TASK 1: In the rows below, list every line between the one holding "τουρισμού που έχουν πληγεί ..." and the last row, inclusive, as a numbered list with blank lines left out. Can you leave the pictures out of the answer?

EXCERPT TO READ:

● ● ●

UNITED STATES COURT OF APPEALS
FOR THE FIRST CIRCUIT
No. 94-2048
NATIONAL SURFACE CLEANING, INC.,
Petitioner,
v.
NATIONAL LABOR RELATIONS BOARD,
Respondent.
ON PETITION FOR REVIEW AND CROSS-APPLICATION
FOR ENFORCEMENT OF AN ORDER OF
THE NATIONAL LABOR RELATIONS BOARD
Before
Cyr, Circuit Judge,
Aldrich, Senior Circuit Judge,
and Boudin, Circuit Judge.
Nathan L. Kaitz with whom Morgan, Brown & Joy was on brief for
petitioner.
Richard Cohen with whom Frederick Havard, Supervisory Attorney,
Frederick L. Feinstein, General Counsel, Linda Sher, Acting Associate
General Counsel, Aileen A. Armstrong, Deputy Associate General
Counsel, and National Labor Relations Board were on brief for
respondent.
May 15, 1995
-2-
ALDRICH, Senior Circuit Judge. This is a petition
by National Surface Cleaning, Inc. to review and set aside an
order of the National Labor Relations Board finding that it
unlawfully discharged employees Humberto Yeppes, Carlos
Silva, Libardo Quintero, and Jairo and Cesar Duque, in
violation of Section 8(a)(4) and (1) of the National Labor
Relations Act, 29 U.S.C. 158(a)(4) and (1). In re National
Surface Cleaning, 314 NLRB No. 92 (July 28, 1994). The Board
found National violated the Act by notifying Yeppes on March
13, 1993 that he would never work for the company again
because of having filed an unfair labor practice charge
against it on March 2, 1993, and by discharging the four
others for assisting or supporting him. National's position
is that (1) substantial evidence does not support the Board's
finding as to Yeppes because he was let go prior to its
learning of the charge, (2) the Board misconstrued section
8(a)(4) in ruling that it protects the others, and (3)
ignored evidence indicating National's actions were in no way
based upon the charge.
Background
National is engaged in asbestos removal at various
sites in and around New York. At each site it employs a
project manager, foremen, and a crew of asbestos removal
workers, members of the Mason Tenders Union. Typically,
these workers are hired on a project by project basis. They
-3-
may be laid off for some time, and recalled when required.
As of February 1992 the employees in the present
case were all working at 1411 Broadway under project manager
Pablo Ortega. On February 21, Ortega laid off the entire
crew,1 with the exception of five employees who he brought
to a new project at the Grace building. Some of those laid
off believed they were not transferred because National
intended to complete the Grace job with non-union workers.

● ● ●

TASK 2: What comes next in the appeals court opinion above? Continue it from where it stops.

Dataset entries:

● ● ●

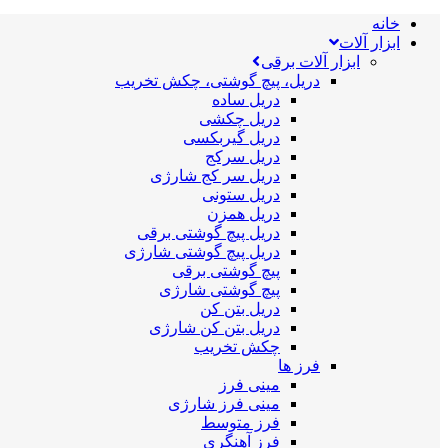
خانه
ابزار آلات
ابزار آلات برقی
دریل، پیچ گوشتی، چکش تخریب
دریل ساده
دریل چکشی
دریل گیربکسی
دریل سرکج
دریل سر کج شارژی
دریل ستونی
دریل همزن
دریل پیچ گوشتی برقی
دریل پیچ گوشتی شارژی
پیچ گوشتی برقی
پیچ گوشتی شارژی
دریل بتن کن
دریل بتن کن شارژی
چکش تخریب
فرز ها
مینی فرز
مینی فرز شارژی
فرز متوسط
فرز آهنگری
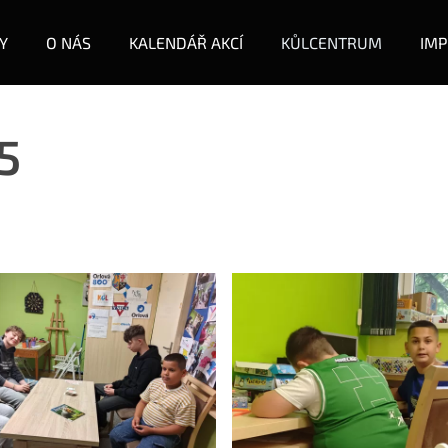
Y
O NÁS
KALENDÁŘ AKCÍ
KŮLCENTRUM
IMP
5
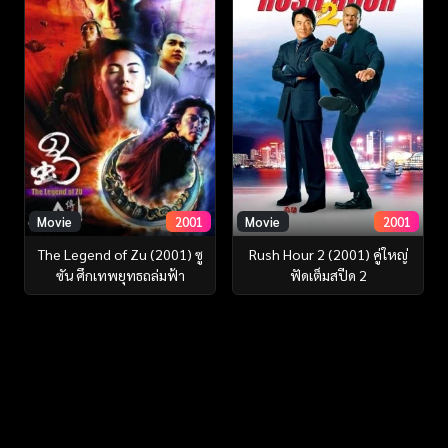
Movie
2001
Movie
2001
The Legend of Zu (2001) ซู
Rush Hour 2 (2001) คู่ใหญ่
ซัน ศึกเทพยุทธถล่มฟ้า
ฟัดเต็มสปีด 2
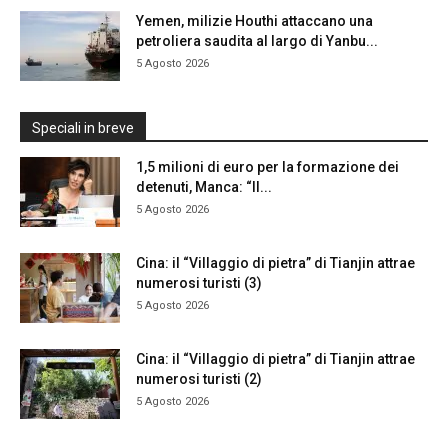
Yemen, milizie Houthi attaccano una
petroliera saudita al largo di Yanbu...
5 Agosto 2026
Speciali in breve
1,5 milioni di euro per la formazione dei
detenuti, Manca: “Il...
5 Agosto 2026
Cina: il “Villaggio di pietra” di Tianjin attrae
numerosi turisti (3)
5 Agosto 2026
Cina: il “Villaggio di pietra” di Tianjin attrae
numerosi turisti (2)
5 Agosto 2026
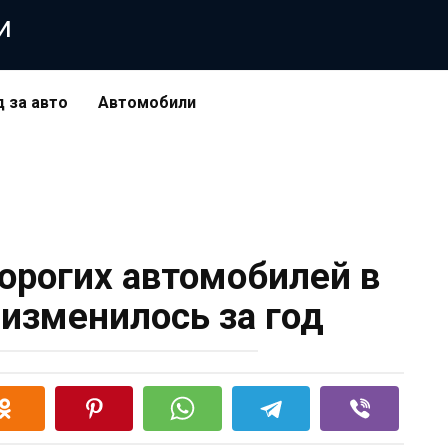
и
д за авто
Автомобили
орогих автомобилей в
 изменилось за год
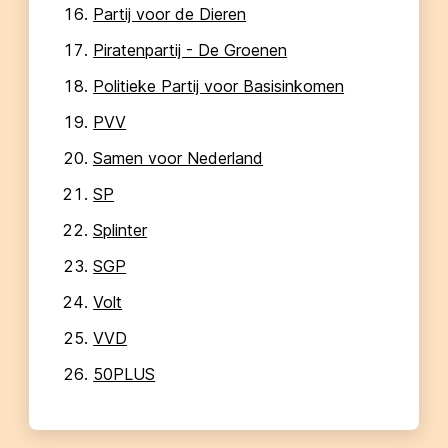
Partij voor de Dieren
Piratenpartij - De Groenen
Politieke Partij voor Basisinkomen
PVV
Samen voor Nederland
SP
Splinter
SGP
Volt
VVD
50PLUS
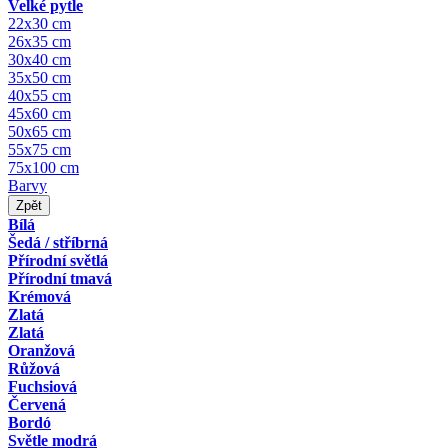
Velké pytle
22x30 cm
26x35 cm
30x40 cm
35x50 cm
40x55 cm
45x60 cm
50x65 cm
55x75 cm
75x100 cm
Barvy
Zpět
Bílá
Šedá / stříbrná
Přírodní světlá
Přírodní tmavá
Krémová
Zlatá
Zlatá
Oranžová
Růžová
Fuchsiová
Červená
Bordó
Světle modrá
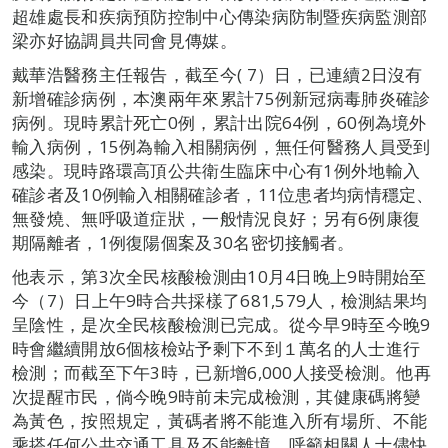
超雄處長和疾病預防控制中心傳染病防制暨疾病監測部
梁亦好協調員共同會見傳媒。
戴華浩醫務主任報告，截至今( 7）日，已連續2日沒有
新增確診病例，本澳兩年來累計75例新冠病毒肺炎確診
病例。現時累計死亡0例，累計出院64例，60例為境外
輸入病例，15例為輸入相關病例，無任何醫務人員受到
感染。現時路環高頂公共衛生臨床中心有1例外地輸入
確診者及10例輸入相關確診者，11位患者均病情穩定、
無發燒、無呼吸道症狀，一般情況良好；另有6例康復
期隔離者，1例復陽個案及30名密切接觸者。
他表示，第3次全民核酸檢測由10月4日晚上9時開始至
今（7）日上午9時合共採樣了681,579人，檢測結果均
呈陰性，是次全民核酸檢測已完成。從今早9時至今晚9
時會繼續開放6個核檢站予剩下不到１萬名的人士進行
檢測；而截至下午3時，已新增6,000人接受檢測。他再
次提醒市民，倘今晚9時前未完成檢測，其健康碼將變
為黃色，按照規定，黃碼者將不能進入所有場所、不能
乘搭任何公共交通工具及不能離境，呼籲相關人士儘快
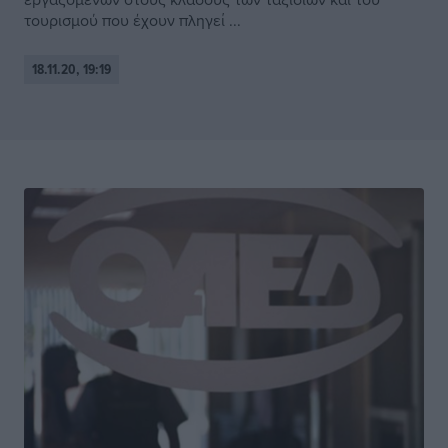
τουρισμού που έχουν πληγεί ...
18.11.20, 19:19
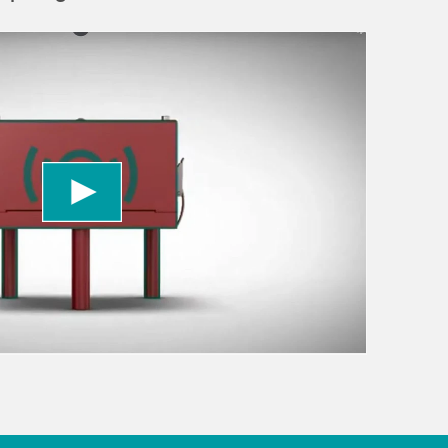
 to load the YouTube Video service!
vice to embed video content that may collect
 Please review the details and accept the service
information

● ● ●

ANSWER 1:
1. τουρισμού που έχουν πληγεί ...
2. 18.11.20, 19:19
3.  to load the YouTube Video service!
4. vice to embed video content that may collect
5.  Please review the details and accept the service
6. information

ANSWER 2:
On March 2, 1992, Yeppes visited the Grace building
and thanked Ortega for having employed him at 1411 Broadway,
but Ortega did not offer him work at the new site. Later
that day, Yeppes filed an unfair labor practice charge with
the Board, alleging National laid off its employees at 1411
Broadway and did not recall them to the Grace site because of
their union membership. Around March 5 Yeppes and some of
the others also complained to the union local. On March 6 or
7, Ortega called Quintero and asked him to contact the group
who had been laid off from 1411 Broadway and tell them to
report to work at the Grace building on Monday, March 9.
Quintero complied, but did not call Yeppes because he
regarded Yeppes as a supervisor2 and therefore not included
in the group. On March 9, all except Yeppes began working at
1. There was some dispute as to whether Yeppes was laid off
at this time or sometime prior to the others.
2. Yeppes had at times been employed as a project manager.
-4-
the Grace site.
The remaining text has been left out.